= AIM OF THE EXERCISE =
What lines in the records below contain the string "none"? Copy every one.

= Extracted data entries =
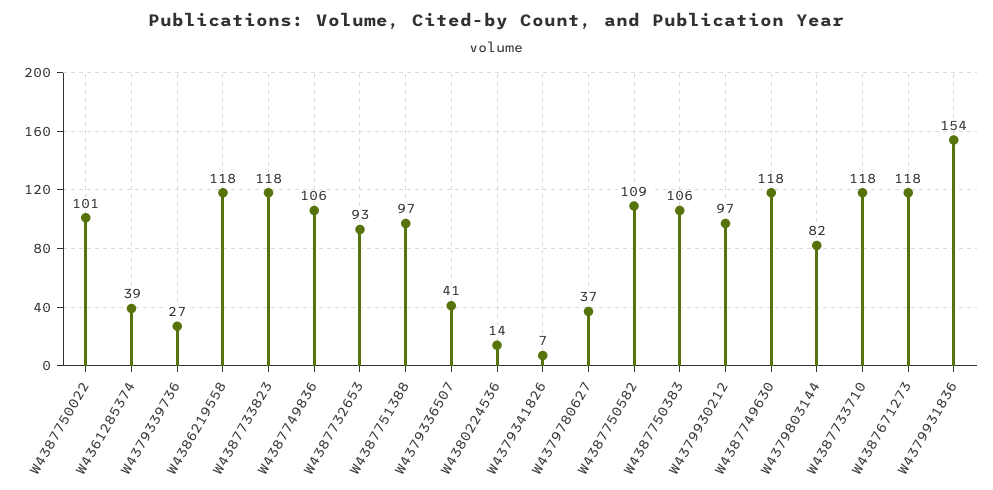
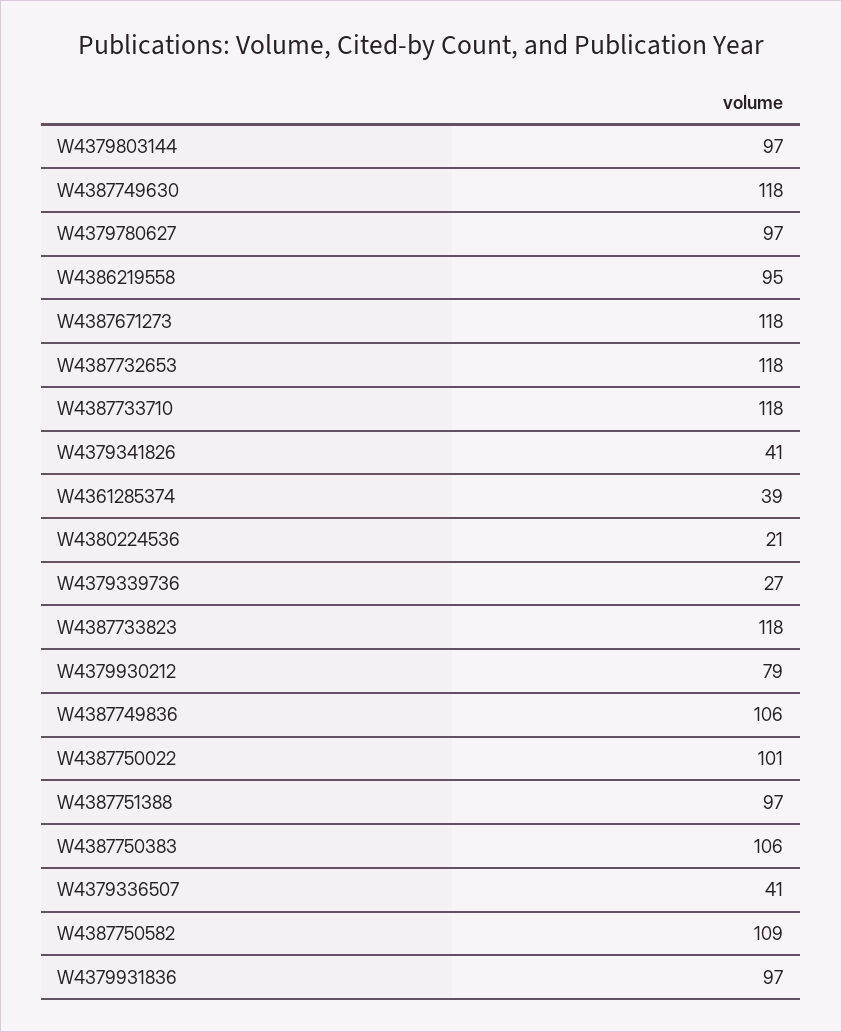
W4386219558: 118 -> 95
W4387732653: 93 -> 118
W4380224536: 14 -> 21
W4379341826: 7 -> 41
W4379780627: 37 -> 97
W4379930212: 97 -> 79
W4379803144: 82 -> 97
W4379931836: 154 -> 97

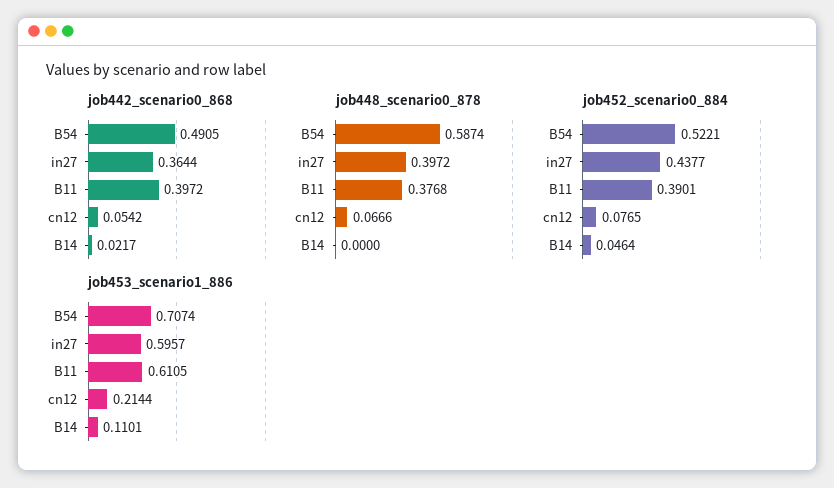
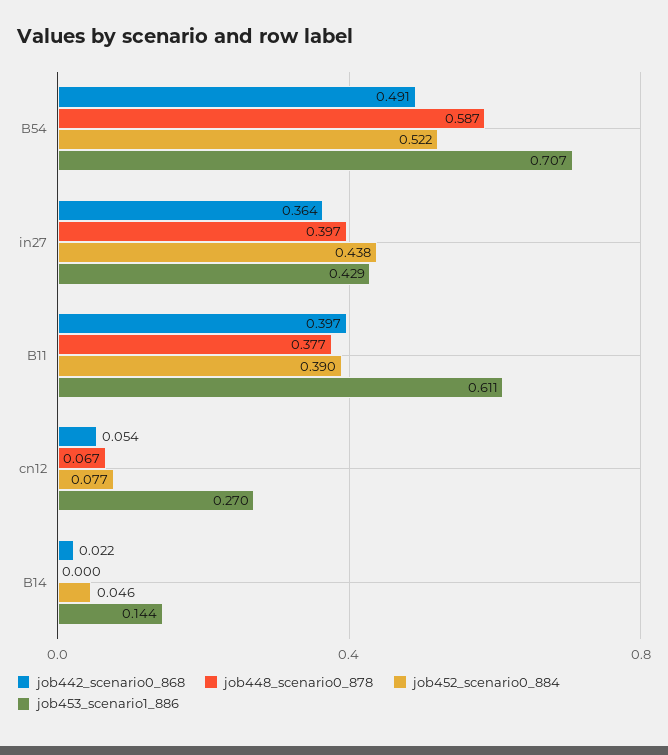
job453_scenario1_886, in27: 0.5957 -> 0.429
job453_scenario1_886, cn12: 0.2144 -> 0.27
job453_scenario1_886, B14: 0.1101 -> 0.144

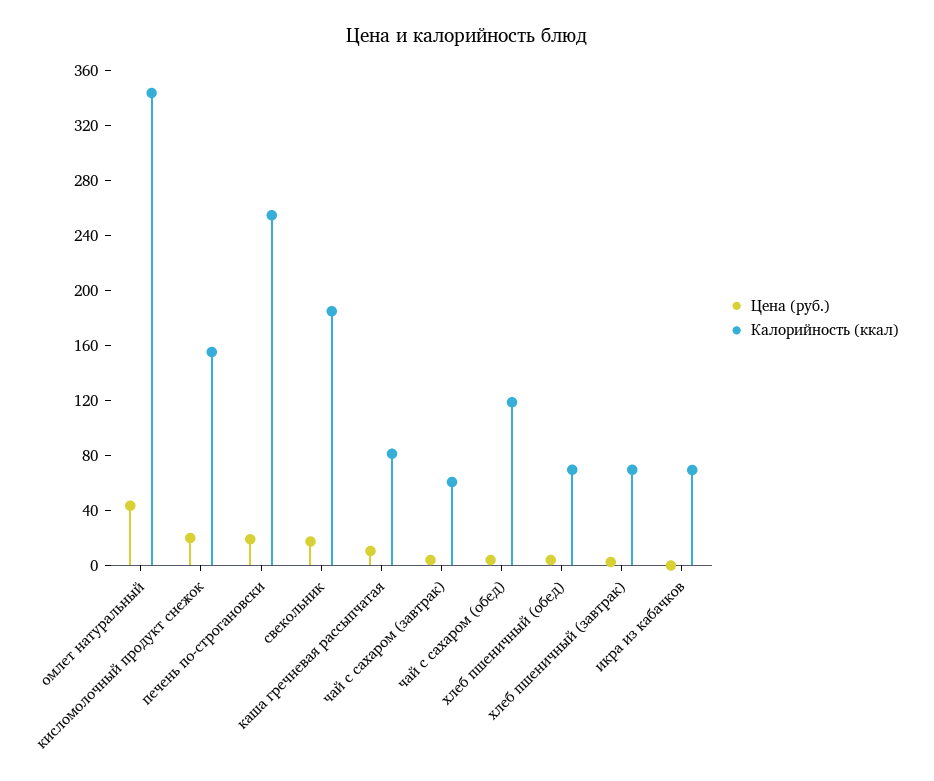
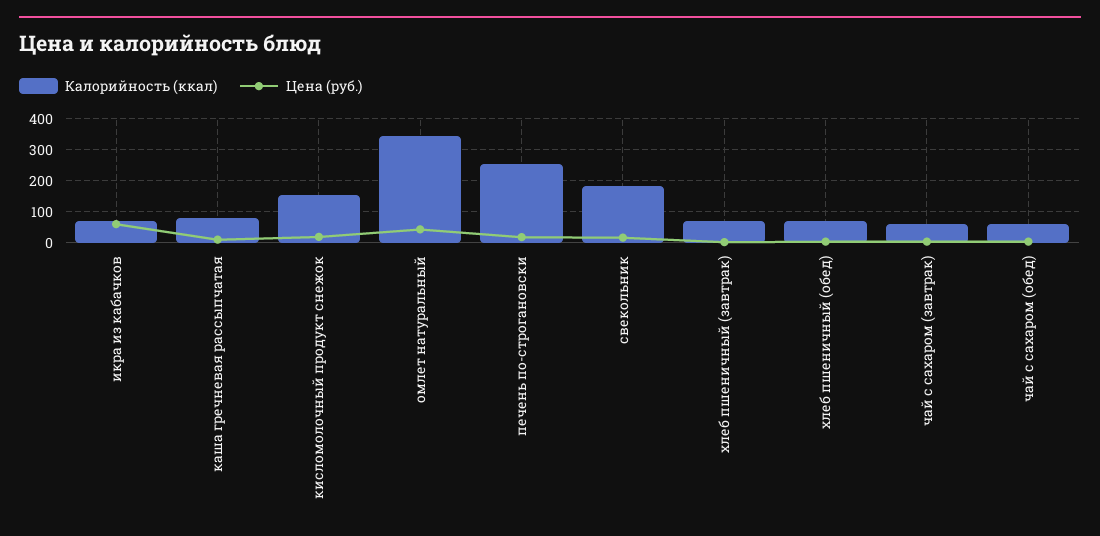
Калорийность (ккал), чай с сахаром (обед): 120 -> 60
Цена (руб.), икра из кабачков: 0 -> 60

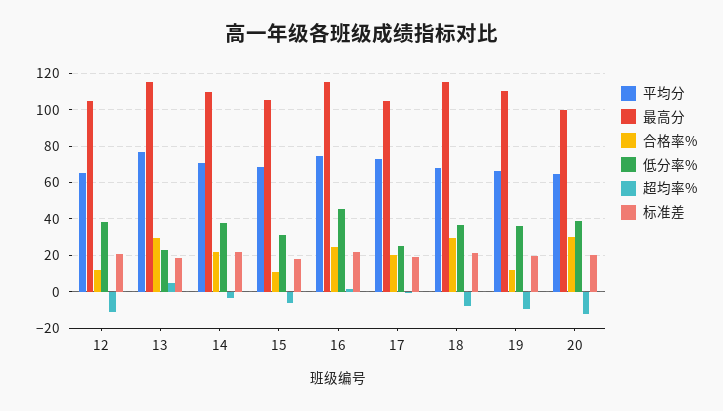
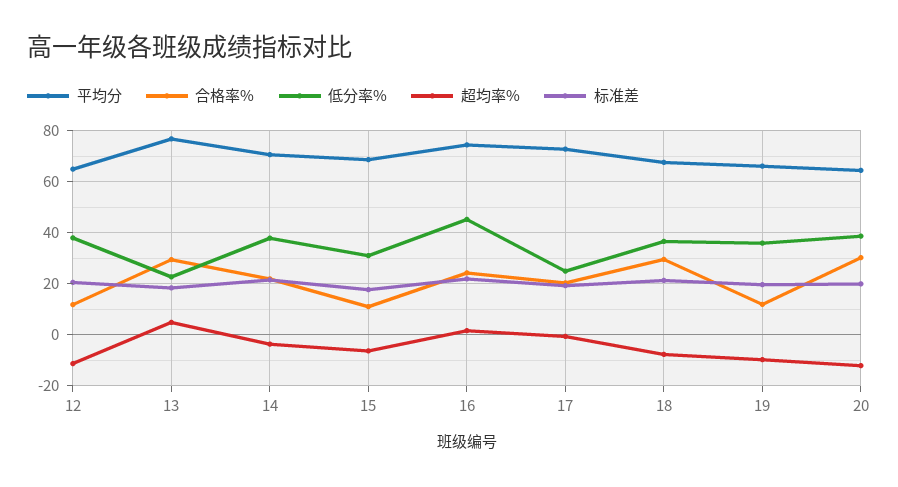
最高分, 12: 105 -> none
最高分, 13: 115 -> none
最高分, 14: 110 -> none
最高分, 15: 105 -> none
最高分, 16: 115 -> none
最高分, 17: 105 -> none
最高分, 18: 115 -> none
最高分, 19: 110 -> none
最高分, 20: 100 -> none

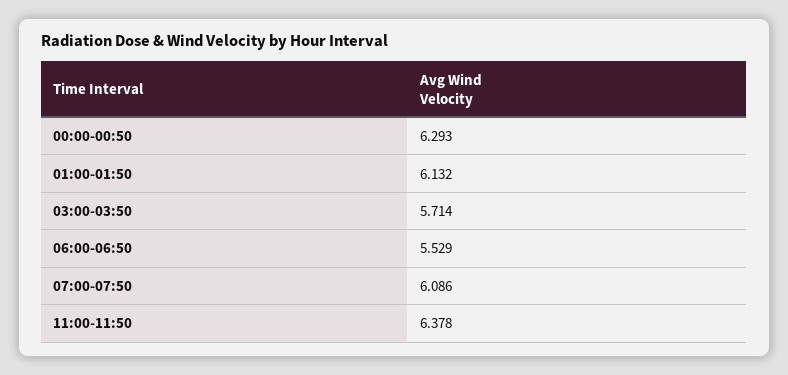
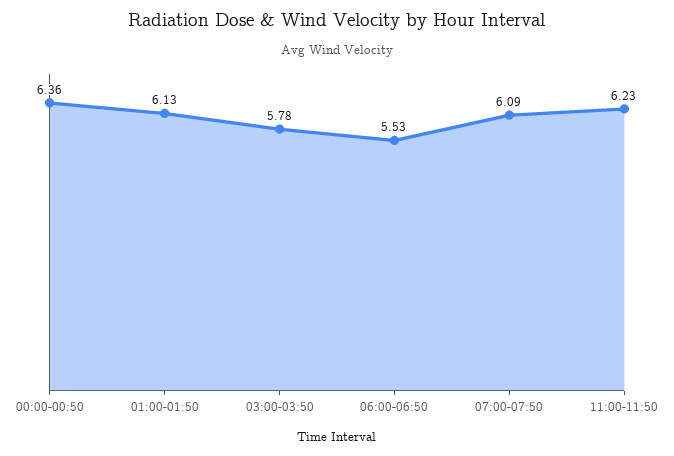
00:00-00:50: 6.293 -> 6.36
03:00-03:50: 5.714 -> 5.78
11:00-11:50: 6.378 -> 6.23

= EXERCISE OUTPUT =
最高分, 12: 105 -> none
最高分, 13: 115 -> none
最高分, 14: 110 -> none
最高分, 15: 105 -> none
最高分, 16: 115 -> none
最高分, 17: 105 -> none
最高分, 18: 115 -> none
最高分, 19: 110 -> none
最高分, 20: 100 -> none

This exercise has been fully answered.